R.L. Brown Housing Reports tracked 1,053 land transactions with 30,617 acres and 14,194 lots purchased in 2023 in Maricopa and Pinal counties. That’s down from 1,442 land transactions over 47,359 acres in 2022 — though the amount of lots purchased was actually up 8.5% from the13,088 lots that were purchased in 2022, according to R.L. Brown Housing Reports.

“I expect land to continue this pace in 2024 to keep new home product permitting in the 22,000 range and new home closings at 23,000, as we forecasted in December,” said Jim Daniel, president of R.L. Brown Housing Reports.

Meanwhile, Michael Ingram, founder of Scottsdale-based El Dorado Holdings Inc., expects to see at least a 10% to 15% increase in new home sales and homebuilding permits in 2024 over 2023.

Faith in Phoenix’s residential real estate market is evident in the flurry of recent lot acquisitions by homebuilders, who are scooping up land throughout the Valley with dreams of building up communities to serve huge employers such as Taiwan Semiconductor Manufacturing Co.

Houston-based CastleRock Communities, for instance, just dropped $34 million in cash for 230 acres at the Northpointe at Vistancia master-planned community in Peoria, according to Tempe-based real estate database Vizzda LLC. The land transaction represents 479 lots, said CastleRock CEO Lance Wright.

Plans call for developing three product lines ranging between 1,500 and 3,500 square feet, with estimated prices between $500,000 and $800,000.

“We’ll bring all-new product; we haven’t started drawing the product,” he said. “We will create it new just for Vistancia.”

The Vistancia purchase is part of a wider Phoenix push for the Texas homebuilder.

CastleRock also recently bought 149 lots from Pulte Homes in the city of Maricopa, while securing two other communities in Prescott Valley. The company has plans to continue buying land in the Valley, Wright said.

“Phoenix is a big market,” he said. “As we were growing, it was always one of our primary targets. We love the jobs environment. Vistancia was a great opportunity for us to plant a flag. It is a nice deal with long-term opportunities.”
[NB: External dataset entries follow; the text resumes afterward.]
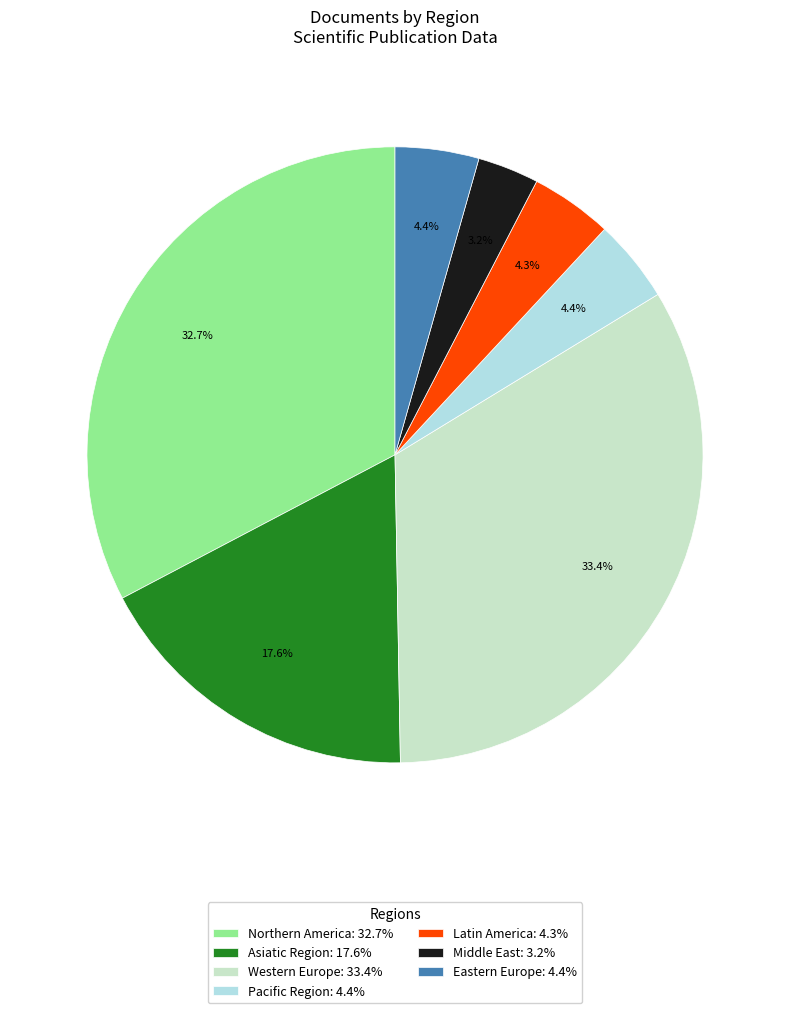

To the nearest percent, what portion does Middle East represent?

3%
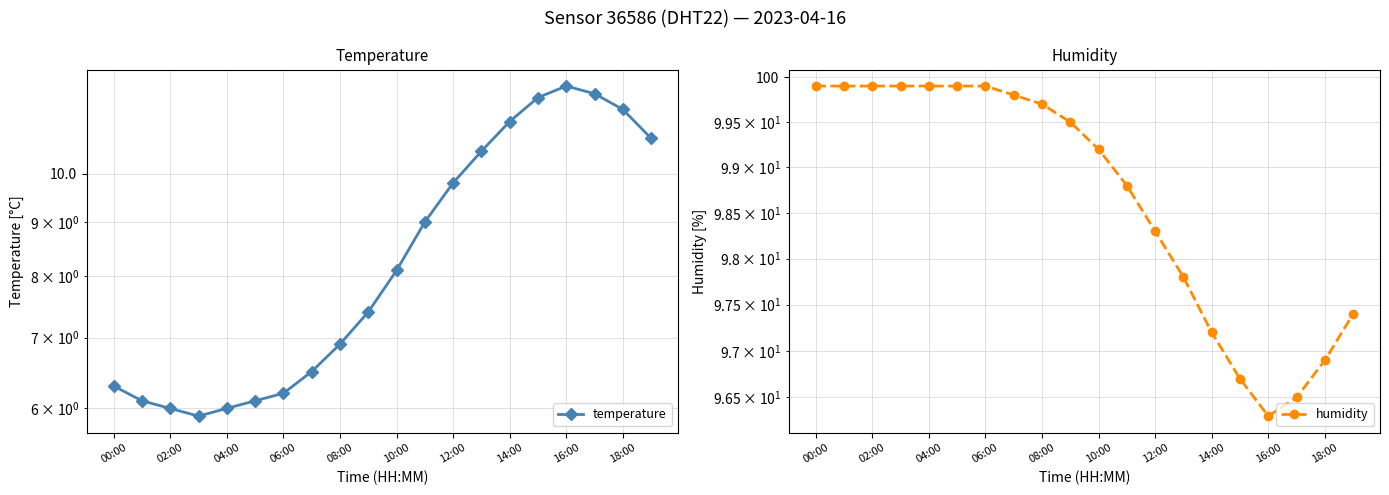

What is the label of the 19th point from the left?

18:00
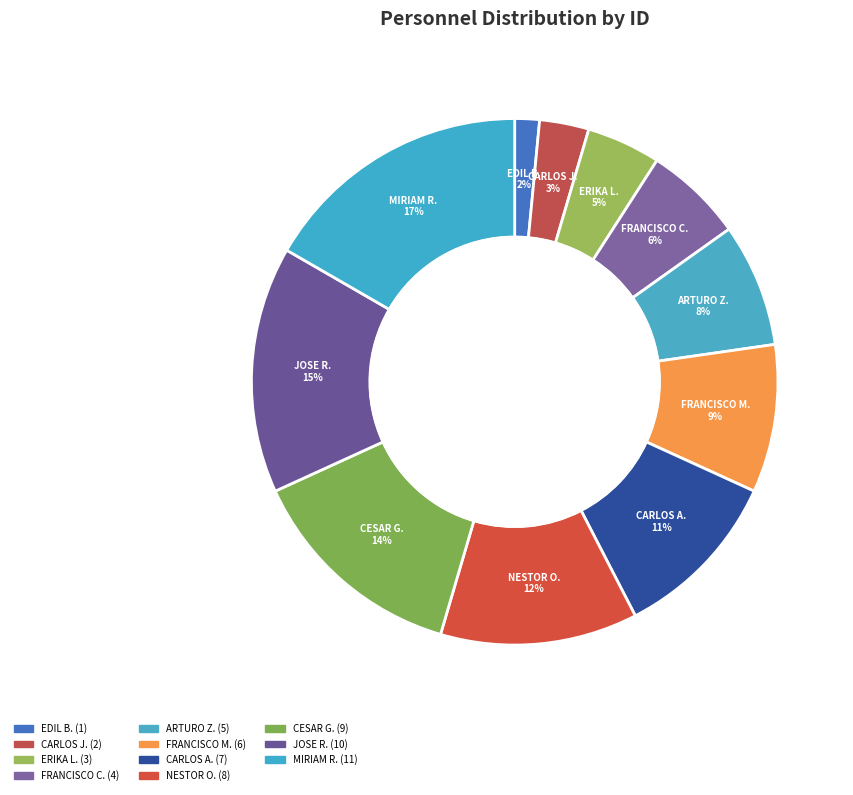

How many slices are in this pie chart?

11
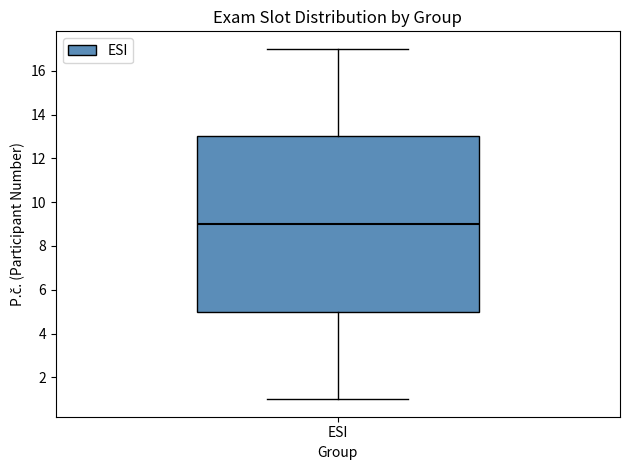

Read this box plot against the y-axis: the position of the median line, the range covered by the box, and the ends of both whiskers. The values are not printed on the chart, so give them approximately, as read against the axis.

median 9, box 5 to 13, whiskers 1 to 17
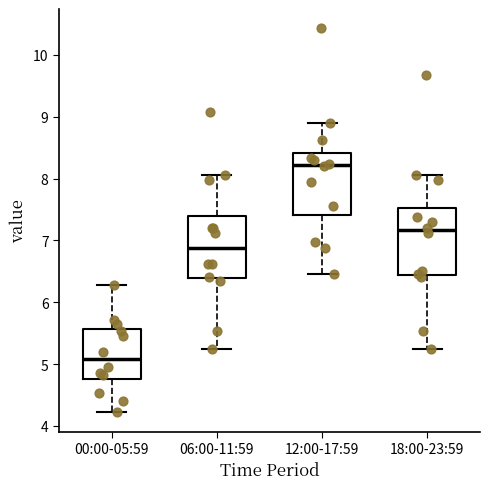

Where does the lower whisker of the box for 12:00-17:59 end on the y-axis? The values are not printed on the chart, so give them approximately, as read against the axis.

6.5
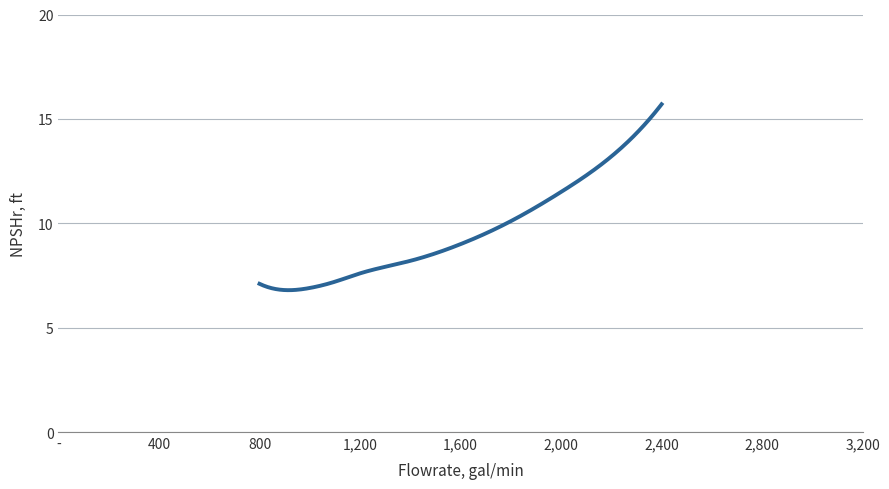

What is the minimum value shown in the chart?

6.8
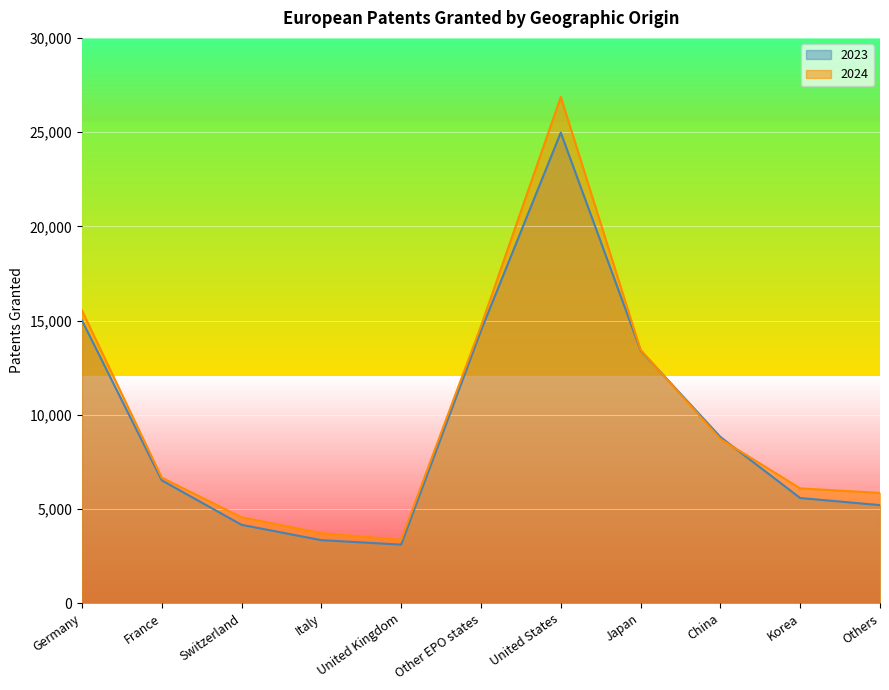

At which label does 2023 first exceed 6523?

Germany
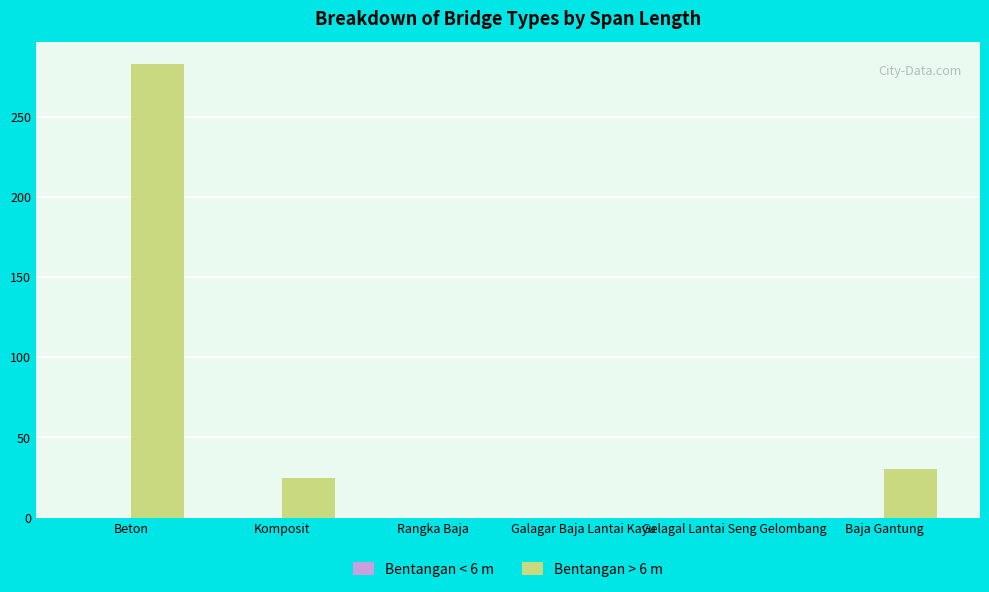

Which category has the highest value across all series?

Beton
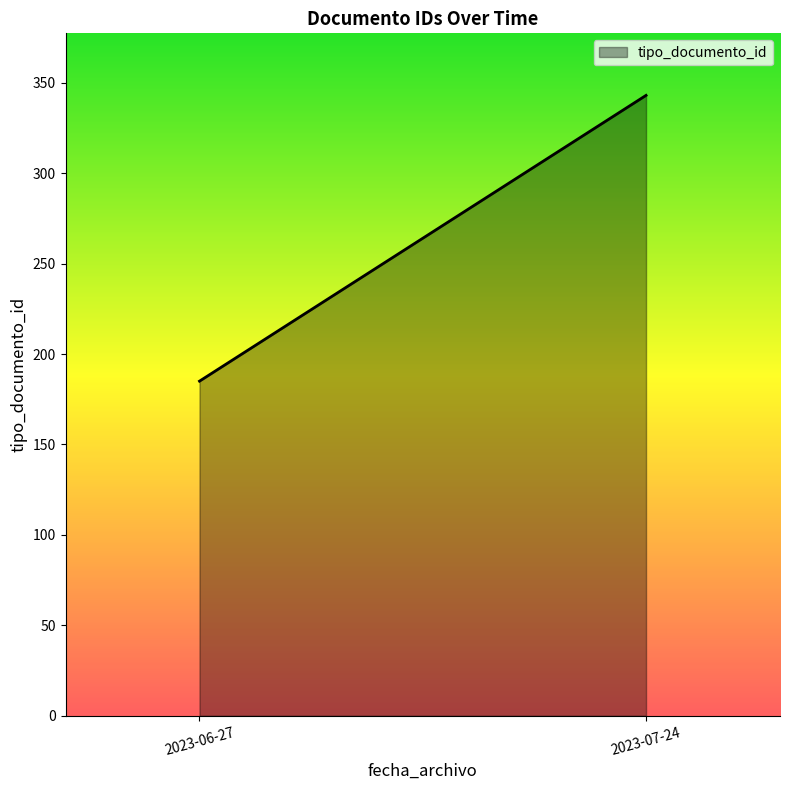

How many series are shown in this chart?

1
CastleRock anticipates at least a three-year runway for Vistancia, where the company will “most likely sell some lots to a second builder,” Wright said. With nearly 3,500 acres, Northpointe is the northernmost portion of the 7,100-acre Vistancia master-planned community and will include up to 3,200 residential dwelling units. Vistancia will also feature a 370-acre commercial mixed-use development with up to 1,900 medium- to high-density residential dwelling units.

In 2021, Newport Beach, California-based IHP Capital Partners teamed up with Minneapolis-based Varde Partners to acquire Northpointe. For the most part, the lower portion of Vistancia is sold out, said Chris Bley, co-president and chief investment officer at IHP Capital Partners. After selling to CastleRock, another 1,000 lots remain to be sold at Northpointe, he said.

The master-planned community is a few miles from Taiwan Semiconductor Manufacturing Co.’s $40 billion plant being built in north Phoenix.

“I think there will be a huge symbiotic relationship, not just for the employees at TSMC but tangible jobs that come along with it,” Bley said. “That’s one of the reasons we really want to create a truly well-rounded master plan.”

Mark Hammons, principal of Land Resources, the development management team for the IHP/Varde venture, said he’s optimistic 2024 will be a very good year.

“The sales pace is better than we originally had thought,” Hammons said. “I believe that builders are doing a great job in working through some interest rate buy-downs and incentives to really attract the buyers on the sidelines right now. We have already received a lot of interest from our homebuilder partners.”

For instance, Shea Homes purchased 125 lots for its age-restricted Ridgecrest at Northpointe community, said Hammons, who noted that Shea is planning four phases with 414 total home sites.

Ridgecrest is among the first of several Trilogy Boutique Communities around the country that Shea Homes’ Active Lifestyle Communities division is building for homebuyers over 55 years of age. Prices will start in the high $400,000s.

“They make their residents feel very special; they have a strong following across the country,” Hammons said. “We’re very happy to have them in our community. They do an outstanding job.”